I came into your restaurant the other day and I ordered my usual #2 hamburger and a chocolate shake. I asked the young waitress for an extra pickle. I believe she was new because I hadn’t seen her before. She said, “Sir, I will sell you a side of pickles for $1.25.” I told her, “No, I just want one extra slice of pickle. I always ask for it and they always give it to me. Go ask your manager.”

She went away and came back after speaking to the manager. The waitress looked me in the eye and said, “I’ll sell you a pickle for a nickel.” Mr. Farrell, I told her what to do with her pickle, hamburger and milkshake. I’m not coming back to your restaurant if that’s the way you’re going to run it.

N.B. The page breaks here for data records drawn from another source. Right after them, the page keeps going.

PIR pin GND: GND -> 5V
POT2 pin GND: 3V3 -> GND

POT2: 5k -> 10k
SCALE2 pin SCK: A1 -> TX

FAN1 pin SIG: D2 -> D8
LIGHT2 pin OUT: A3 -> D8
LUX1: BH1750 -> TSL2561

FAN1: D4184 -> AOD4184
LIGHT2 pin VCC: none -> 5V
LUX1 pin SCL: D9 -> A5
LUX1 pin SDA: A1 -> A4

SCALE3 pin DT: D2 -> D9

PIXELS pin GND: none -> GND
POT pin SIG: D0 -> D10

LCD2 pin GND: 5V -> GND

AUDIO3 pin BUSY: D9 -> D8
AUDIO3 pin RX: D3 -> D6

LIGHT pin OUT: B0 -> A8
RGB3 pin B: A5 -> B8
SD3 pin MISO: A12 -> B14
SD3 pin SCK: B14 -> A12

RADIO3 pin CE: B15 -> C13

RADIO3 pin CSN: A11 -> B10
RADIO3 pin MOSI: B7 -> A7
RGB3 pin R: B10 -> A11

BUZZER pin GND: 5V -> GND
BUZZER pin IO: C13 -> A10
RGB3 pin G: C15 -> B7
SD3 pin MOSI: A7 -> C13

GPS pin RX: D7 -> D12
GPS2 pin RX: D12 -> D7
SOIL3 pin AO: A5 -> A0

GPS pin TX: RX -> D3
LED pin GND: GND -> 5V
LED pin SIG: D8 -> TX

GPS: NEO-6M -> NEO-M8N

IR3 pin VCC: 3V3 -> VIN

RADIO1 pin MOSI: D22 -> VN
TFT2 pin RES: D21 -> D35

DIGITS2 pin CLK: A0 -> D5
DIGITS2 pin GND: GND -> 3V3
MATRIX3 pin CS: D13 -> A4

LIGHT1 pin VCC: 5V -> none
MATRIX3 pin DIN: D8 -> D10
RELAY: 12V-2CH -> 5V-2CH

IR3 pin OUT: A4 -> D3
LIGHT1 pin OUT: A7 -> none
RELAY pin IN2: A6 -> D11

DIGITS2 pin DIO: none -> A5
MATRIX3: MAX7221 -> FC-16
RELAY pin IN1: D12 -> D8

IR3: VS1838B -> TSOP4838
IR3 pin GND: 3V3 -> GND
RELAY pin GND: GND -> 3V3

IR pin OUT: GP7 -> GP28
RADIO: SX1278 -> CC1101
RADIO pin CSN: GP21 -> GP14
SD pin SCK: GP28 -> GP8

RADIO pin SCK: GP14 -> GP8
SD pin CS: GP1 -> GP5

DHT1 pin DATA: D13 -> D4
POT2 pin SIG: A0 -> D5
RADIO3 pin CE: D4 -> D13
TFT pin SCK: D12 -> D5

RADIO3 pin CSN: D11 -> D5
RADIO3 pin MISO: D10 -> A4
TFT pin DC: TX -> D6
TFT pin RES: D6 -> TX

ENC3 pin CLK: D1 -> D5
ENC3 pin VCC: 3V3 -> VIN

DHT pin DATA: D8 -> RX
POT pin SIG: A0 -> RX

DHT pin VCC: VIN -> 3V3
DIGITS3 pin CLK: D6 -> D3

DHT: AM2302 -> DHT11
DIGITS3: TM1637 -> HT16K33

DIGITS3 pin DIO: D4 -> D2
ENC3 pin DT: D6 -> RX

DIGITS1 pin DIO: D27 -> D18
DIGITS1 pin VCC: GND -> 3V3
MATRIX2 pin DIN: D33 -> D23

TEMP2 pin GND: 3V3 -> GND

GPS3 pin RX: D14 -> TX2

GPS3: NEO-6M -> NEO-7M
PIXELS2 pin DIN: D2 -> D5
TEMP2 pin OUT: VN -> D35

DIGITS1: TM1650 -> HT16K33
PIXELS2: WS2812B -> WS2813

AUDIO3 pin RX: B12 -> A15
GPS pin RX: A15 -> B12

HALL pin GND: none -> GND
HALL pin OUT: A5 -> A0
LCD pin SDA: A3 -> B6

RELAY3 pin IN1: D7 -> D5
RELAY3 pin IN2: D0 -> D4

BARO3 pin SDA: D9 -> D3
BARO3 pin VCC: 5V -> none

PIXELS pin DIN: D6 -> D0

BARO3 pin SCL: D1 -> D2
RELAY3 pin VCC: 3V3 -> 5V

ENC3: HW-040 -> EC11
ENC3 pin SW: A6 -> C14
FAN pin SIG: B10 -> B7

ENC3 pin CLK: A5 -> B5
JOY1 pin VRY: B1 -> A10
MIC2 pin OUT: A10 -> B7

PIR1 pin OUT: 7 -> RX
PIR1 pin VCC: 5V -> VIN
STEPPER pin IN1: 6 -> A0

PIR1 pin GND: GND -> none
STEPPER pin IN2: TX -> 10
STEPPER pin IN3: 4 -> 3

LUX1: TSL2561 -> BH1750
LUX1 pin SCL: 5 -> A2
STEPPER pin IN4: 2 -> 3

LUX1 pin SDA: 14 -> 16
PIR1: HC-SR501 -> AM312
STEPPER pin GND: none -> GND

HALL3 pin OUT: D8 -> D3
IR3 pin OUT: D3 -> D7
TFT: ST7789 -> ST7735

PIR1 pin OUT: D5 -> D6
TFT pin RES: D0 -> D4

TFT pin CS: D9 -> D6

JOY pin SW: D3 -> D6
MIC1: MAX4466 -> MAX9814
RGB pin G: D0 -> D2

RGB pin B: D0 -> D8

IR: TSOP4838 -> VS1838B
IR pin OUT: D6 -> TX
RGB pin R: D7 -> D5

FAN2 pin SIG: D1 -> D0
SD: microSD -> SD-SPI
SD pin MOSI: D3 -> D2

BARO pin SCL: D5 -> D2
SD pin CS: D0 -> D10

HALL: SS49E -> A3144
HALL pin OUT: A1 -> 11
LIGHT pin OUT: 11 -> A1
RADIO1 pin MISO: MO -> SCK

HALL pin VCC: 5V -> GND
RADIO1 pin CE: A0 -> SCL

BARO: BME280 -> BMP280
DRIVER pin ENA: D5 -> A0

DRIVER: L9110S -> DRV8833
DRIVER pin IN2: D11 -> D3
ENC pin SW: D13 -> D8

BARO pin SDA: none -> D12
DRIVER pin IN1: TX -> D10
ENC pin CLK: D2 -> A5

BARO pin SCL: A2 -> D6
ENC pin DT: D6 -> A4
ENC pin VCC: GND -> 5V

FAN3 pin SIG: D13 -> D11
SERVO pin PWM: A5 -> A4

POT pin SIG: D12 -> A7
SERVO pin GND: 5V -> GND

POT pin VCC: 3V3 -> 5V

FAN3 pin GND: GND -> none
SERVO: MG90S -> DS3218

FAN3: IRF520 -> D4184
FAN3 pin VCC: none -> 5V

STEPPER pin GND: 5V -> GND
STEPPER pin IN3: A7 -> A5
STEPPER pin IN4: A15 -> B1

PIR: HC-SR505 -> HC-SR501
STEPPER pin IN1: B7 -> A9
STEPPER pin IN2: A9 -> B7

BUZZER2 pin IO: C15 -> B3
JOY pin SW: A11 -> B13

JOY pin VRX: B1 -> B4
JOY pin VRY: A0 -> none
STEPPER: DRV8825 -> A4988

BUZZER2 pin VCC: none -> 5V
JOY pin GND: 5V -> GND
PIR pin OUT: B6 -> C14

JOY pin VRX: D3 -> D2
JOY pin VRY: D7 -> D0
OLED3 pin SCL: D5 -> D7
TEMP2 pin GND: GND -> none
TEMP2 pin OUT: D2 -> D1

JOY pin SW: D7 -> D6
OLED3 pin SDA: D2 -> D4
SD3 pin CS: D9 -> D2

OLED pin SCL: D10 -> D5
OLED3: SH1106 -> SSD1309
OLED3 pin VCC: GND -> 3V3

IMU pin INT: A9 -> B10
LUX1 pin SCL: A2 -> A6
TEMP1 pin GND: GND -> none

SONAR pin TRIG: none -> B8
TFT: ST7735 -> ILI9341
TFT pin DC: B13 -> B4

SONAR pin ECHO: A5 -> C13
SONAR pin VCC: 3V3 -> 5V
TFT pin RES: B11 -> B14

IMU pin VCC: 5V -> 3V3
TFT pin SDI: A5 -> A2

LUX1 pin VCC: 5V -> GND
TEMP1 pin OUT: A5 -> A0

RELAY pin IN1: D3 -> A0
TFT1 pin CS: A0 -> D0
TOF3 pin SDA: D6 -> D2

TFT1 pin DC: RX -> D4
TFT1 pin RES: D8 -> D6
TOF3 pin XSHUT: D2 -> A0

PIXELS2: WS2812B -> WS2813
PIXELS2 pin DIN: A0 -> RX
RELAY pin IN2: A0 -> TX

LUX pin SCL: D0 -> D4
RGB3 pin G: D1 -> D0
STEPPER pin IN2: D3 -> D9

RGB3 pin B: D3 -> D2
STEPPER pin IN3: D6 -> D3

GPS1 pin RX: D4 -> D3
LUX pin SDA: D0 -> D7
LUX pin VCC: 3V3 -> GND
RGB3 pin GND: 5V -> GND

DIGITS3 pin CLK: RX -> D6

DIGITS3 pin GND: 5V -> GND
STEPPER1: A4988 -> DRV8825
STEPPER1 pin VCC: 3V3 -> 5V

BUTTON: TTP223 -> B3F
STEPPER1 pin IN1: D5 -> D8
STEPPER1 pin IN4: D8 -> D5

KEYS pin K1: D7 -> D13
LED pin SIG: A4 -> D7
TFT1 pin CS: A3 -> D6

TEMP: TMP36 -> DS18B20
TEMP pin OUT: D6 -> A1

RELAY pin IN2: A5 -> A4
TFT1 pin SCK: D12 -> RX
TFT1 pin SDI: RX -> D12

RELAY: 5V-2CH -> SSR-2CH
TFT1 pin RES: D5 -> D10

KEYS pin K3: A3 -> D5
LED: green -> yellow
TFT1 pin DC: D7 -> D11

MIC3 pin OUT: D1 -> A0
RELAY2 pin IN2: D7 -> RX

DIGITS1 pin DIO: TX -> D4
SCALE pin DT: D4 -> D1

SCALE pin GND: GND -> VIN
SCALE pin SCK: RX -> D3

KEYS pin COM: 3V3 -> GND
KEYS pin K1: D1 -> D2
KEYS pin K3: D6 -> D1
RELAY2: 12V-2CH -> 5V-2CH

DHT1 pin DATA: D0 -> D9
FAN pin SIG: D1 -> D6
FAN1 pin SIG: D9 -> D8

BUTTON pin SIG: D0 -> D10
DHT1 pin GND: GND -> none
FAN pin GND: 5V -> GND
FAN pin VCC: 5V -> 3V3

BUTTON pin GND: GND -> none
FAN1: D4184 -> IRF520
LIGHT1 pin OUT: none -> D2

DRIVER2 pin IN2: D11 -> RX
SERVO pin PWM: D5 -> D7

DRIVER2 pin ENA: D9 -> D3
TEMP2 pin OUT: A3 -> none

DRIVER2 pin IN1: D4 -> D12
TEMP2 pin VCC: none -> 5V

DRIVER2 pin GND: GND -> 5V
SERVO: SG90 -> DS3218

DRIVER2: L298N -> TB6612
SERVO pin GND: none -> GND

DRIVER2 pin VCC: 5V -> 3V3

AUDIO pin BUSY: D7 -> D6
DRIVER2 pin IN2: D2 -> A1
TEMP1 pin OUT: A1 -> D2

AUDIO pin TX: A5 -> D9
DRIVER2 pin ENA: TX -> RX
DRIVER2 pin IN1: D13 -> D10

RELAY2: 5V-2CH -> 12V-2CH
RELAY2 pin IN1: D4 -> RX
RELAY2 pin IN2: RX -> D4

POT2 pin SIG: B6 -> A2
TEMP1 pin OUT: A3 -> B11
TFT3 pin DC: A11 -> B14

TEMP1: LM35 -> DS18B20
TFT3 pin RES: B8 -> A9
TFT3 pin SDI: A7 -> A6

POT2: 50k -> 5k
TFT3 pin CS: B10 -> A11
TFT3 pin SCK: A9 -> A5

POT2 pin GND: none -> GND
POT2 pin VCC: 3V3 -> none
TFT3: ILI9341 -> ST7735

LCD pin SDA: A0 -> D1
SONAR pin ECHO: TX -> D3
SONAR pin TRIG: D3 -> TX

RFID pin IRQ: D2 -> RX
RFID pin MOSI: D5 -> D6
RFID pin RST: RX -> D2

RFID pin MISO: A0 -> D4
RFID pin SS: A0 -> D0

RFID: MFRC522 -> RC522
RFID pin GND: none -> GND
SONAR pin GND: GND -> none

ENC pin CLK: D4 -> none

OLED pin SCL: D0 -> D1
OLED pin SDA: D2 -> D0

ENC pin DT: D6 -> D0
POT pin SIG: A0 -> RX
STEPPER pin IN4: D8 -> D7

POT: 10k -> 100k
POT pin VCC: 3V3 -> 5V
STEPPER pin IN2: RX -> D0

He signed his name and, fortunately for me, included his address. I wrote him a letter and enclosed a card for a free hot fudge sundae. I assured him we don’t run our business that way, apologized, and asked him to please come back. I had a chance meeting with him years later and I thanked him in person for his letter because it became the “war cry” of our young company, “Give ’em the Pickle.” When something happens with a customer and you’re not sure what to do? “Give ’em the Pickle!” Do what it takes to make things right!

So, basically the philosophy is to do whatever it takes to make things right with the customer. My question is, at what cost? This customer had been getting free pickles for 3 years and the one day a waitress says no and he decides to never come back? In addition, this “great customer” couldn’t give the benefit of the doubt for a new waitress? I am not sure that’s the client we are looking for when we are looking to retain clients. Sure, the pickle is worth the continued repeat business of the client, but should we be giving away products and services to clients who end up costing more than they are worth?